● **Dataset extract**
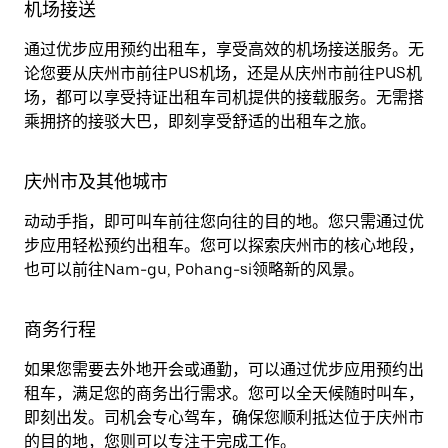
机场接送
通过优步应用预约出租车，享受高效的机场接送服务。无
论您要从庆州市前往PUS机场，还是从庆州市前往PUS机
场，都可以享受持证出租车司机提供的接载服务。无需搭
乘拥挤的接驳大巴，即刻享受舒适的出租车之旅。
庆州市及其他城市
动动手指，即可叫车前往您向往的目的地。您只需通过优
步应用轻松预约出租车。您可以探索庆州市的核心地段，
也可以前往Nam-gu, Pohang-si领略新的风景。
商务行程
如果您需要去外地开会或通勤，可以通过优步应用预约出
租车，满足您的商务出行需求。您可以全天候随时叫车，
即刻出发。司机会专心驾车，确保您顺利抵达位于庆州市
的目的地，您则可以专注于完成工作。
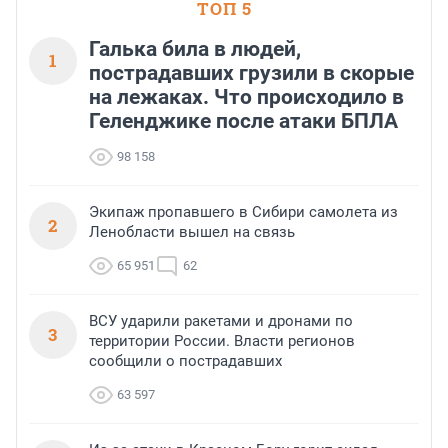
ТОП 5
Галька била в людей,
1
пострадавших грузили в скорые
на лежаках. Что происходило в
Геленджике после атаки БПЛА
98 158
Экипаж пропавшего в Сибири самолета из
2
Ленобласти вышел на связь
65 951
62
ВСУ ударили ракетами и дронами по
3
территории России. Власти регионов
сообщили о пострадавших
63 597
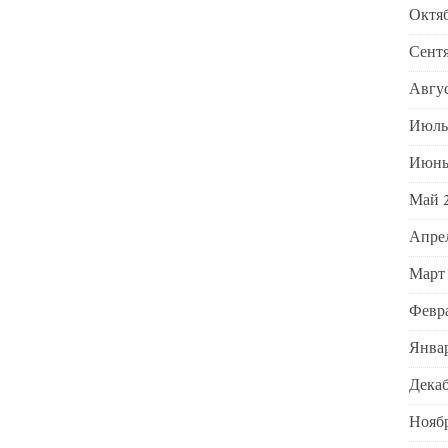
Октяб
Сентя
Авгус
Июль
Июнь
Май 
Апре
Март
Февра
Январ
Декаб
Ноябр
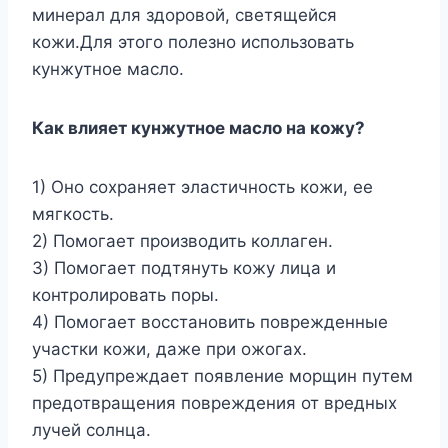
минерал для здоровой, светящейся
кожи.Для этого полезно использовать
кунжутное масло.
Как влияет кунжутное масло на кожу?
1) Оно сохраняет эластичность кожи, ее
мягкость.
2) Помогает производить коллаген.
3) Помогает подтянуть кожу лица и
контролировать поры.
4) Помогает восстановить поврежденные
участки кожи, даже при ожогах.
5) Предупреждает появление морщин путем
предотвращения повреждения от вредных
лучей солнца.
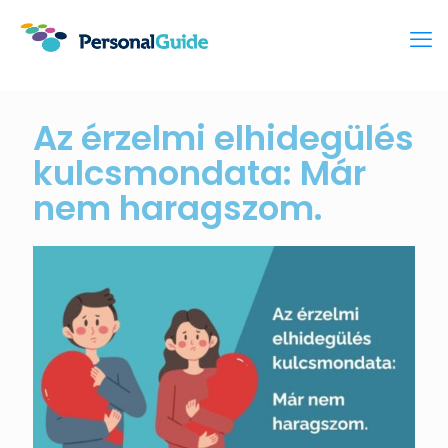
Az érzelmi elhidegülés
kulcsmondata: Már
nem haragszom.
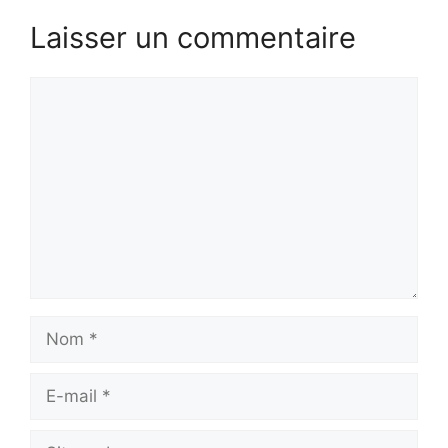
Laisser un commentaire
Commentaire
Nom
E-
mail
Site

● **Task instructions**
Your reply should give again exactly the lines from the one with "контролировать поры." through the last line of the data, with both ends included and pictures left out.

● **Exercise output**
контролировать поры.
4) Помогает восстановить поврежденные
участки кожи, даже при ожогах.
5) Предупреждает появление морщин путем
предотвращения повреждения от вредных
лучей солнца.
Az érzelmi elhidegülés
kulcsmondata: Már
nem haragszom.
Laisser un commentaire
Commentaire
Nom
E-
mail
Site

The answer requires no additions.